I stood there on the edge of the cliff. Well as near the edge as the chains and signs stating "DANGER LOOSE ROCKS" would allow me. Not that most people could read the sign, as it now lay flat and covered by grass. But I knew it was there, and knew why it was put there.

I gazed out over the beautiful country side laid out before me like a checkerboard, of greenery. All the different shades of green mixed with the gold of corn, and the blue of the odd splash of water. Like God's paint palette, Brian had once said.

I gripped my right hand tighter round the aging letter. Brian, The man who had been my everything, my life, my future. The person who had taught me to see the beauty of nature, through his eyes.

I had met Brian when I was seventeen. I hummed a few bars of Janice Ian's song "To Learn the Truth at Seventeen".
I had learned the truth. Like a flower under the sun, I had blossomed and grown Brian's warm love. We had known from early on that what we had was something special. Brian had shown me love, and how to love, nurturing my youth until with his love I blossomed into "his rose" as he called me.

We had learned the truth as we had learned each other. Brian was no ordinary man,; he was scholar, an athlete, a good man waiting to do wonderful things for the world. Yet with all he had, he gave his love to me. I knew I was the luckiest person alive. I gave all I had to him, my heart, my love, my body.

Brian went off to college, a year before I did. Most people think teenage love will not last such separation, yet Brian and I knew this was just a temporary separation in our lives.

I would not be at college for a another year, yet, he called me every other day, always ending every phone call with, "I thank God every day that He put you in my path, Lynn. I love you."

He called in December, saying he couldn't wait to see me, but he was going to go rock climbing in Arkansas for a few days...and that he had something for me.

The cliff was two hundered feet up. Brian was standing on the edge, commenting on the beauty that God had made, and telling his friends how he would write and tell me of the beauty he had seen. The cliff edge crumbled underneath him, plunging him to his death.

The little gift he had bought for me was a small promise ring. His mother gave it to me at his funeral.

Now here I was on a ledge such as Brian had stood on. I opened the letter in my right hand and slowly read the last words Brian had sent me. And there at the end of the letter were the words he always used.
"I thank God every day that He put you in my path, Lynn. I love you."
I sob escaped my throat. Even now I missed Brian so, so much.

The years after Brian's death had been so hard for me. I had thrown myself into the college life, and before I knew what was going on, found myself pregnant, married and divorced in just a few years.

Then just a few years ago, I had met Don.
Don who wrote me little notes and cards. It was Don who taught me how to live again. Until I realized that this man was here for me, and took me and my baggage without questioning. Don who gave me total love, without asking for anything in return.

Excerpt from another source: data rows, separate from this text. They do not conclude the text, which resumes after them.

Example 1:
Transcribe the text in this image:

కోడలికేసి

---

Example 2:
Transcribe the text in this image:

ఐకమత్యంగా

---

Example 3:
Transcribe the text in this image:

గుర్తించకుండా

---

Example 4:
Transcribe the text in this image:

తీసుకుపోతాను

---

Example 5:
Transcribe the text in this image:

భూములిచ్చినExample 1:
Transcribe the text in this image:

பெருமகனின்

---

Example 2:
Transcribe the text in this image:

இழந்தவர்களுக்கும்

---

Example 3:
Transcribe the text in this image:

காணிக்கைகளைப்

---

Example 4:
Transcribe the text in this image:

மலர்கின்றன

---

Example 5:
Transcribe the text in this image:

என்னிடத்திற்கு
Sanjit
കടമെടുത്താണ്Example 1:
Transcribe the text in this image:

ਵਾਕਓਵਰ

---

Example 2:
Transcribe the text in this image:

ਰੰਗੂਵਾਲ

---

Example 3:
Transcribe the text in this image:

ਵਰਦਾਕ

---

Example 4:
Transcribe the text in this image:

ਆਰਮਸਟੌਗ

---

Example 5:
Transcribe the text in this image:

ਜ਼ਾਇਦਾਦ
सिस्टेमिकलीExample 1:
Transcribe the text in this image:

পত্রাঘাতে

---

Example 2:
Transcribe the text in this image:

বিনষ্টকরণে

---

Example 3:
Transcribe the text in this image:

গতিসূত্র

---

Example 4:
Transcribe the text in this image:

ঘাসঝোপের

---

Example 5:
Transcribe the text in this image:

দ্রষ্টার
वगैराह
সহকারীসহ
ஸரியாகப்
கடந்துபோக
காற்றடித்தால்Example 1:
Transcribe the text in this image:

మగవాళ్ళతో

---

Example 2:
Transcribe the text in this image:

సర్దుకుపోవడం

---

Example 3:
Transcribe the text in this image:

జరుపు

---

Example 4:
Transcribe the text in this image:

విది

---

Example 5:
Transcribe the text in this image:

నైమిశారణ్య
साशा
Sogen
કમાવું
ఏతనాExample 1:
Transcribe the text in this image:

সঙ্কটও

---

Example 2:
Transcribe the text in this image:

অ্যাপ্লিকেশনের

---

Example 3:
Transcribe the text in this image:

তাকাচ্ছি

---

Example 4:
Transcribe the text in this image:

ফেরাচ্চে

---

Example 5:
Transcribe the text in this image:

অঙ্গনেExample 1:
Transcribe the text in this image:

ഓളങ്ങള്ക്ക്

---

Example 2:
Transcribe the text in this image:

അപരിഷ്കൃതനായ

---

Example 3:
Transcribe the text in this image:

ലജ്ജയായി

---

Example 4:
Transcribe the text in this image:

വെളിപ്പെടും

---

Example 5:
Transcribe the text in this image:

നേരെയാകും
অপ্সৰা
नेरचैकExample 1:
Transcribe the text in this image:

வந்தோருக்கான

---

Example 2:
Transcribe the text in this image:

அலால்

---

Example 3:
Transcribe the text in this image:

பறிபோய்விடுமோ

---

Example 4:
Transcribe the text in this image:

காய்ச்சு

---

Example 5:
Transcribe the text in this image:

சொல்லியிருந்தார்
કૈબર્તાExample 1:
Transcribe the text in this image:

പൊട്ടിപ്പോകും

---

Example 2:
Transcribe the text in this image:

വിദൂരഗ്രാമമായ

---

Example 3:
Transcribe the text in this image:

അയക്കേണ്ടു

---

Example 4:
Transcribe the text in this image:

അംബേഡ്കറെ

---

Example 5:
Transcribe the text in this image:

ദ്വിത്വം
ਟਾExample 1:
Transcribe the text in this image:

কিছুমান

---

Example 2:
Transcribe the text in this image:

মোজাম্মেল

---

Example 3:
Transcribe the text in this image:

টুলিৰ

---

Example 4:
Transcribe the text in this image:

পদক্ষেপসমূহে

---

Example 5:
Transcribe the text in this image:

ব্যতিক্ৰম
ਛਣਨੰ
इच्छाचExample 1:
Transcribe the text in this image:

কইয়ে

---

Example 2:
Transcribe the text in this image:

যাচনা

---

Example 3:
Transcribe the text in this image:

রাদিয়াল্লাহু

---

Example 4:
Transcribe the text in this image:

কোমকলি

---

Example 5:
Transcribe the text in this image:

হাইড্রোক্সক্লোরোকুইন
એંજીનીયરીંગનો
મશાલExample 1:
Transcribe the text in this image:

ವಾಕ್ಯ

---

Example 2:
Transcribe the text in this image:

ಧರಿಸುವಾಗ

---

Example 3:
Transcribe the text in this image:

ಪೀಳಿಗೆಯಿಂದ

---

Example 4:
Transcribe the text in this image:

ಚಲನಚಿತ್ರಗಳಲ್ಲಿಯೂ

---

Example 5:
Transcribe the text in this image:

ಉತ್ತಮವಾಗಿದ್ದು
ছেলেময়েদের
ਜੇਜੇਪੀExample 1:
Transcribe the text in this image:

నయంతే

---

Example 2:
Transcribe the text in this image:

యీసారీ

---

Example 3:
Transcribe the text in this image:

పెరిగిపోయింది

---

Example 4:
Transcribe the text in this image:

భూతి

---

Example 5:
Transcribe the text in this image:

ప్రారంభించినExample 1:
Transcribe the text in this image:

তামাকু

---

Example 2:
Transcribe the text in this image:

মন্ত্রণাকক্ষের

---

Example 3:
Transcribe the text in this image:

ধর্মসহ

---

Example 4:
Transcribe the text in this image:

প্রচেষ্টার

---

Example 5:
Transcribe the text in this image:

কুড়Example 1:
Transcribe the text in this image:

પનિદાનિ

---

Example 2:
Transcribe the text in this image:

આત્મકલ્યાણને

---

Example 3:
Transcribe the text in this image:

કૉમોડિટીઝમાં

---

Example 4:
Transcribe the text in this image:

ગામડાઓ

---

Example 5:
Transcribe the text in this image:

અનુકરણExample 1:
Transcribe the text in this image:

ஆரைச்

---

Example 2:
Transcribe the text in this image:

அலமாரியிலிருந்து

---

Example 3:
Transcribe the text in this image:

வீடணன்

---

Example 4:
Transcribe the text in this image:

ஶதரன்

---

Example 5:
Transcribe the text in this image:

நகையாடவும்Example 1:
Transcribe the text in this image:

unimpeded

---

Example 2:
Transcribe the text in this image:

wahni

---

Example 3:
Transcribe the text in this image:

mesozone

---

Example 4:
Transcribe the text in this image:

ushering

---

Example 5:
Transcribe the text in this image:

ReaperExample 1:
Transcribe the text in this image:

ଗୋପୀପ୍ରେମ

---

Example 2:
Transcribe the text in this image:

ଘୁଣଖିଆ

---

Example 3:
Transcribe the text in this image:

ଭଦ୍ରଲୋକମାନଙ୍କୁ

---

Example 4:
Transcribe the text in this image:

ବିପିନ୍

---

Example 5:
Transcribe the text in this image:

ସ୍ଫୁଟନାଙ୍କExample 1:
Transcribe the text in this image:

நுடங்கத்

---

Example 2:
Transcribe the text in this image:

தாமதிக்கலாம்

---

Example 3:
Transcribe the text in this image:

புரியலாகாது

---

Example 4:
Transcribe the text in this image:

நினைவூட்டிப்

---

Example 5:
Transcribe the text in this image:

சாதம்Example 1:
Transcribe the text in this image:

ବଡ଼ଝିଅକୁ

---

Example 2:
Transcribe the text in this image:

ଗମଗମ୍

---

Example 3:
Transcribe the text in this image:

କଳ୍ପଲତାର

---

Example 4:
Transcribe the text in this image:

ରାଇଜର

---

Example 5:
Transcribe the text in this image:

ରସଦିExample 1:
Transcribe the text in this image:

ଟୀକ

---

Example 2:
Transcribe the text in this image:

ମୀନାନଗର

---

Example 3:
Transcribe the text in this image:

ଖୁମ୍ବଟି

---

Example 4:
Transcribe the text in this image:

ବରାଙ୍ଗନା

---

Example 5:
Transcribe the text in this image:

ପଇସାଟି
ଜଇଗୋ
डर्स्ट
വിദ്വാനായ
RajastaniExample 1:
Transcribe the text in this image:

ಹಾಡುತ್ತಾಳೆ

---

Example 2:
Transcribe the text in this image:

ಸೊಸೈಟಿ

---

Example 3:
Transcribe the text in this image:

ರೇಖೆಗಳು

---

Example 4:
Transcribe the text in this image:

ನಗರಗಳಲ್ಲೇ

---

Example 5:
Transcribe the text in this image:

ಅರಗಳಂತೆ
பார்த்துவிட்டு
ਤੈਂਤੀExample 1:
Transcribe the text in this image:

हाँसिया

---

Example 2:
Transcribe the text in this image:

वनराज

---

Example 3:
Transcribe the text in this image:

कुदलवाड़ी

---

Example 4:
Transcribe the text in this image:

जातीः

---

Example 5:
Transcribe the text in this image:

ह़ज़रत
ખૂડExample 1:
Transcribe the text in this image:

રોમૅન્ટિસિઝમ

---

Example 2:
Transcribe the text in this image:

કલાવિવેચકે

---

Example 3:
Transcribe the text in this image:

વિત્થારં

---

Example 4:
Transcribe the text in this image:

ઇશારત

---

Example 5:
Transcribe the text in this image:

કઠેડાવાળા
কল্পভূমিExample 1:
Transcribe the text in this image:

The day after I realized I was very much in love with him, he sent me a card. The last words were, "I thank God every day that He put you in my path. I love you."

I looked at the letter clutched in my left hand, that same letter from Don, and I knew that it was Brian's final good-bye, nearly ten years later. I knew that he was smiling at me, giving me his blessing. I will always miss Brian, and I wonder what if, but at least I knew he approved.

Slowly I opened my right hand and watched as Brian's letter spiraled downwards, tossed by the winds of chance. At the same time, I took Don's letter and placed it back into my jeans pocket before slowly moving away from the cliff edge and started back down the hillside to the road that would be my future.

Thank you, Brian, for teaching me how to love, and giving my your blessing on my love for Don.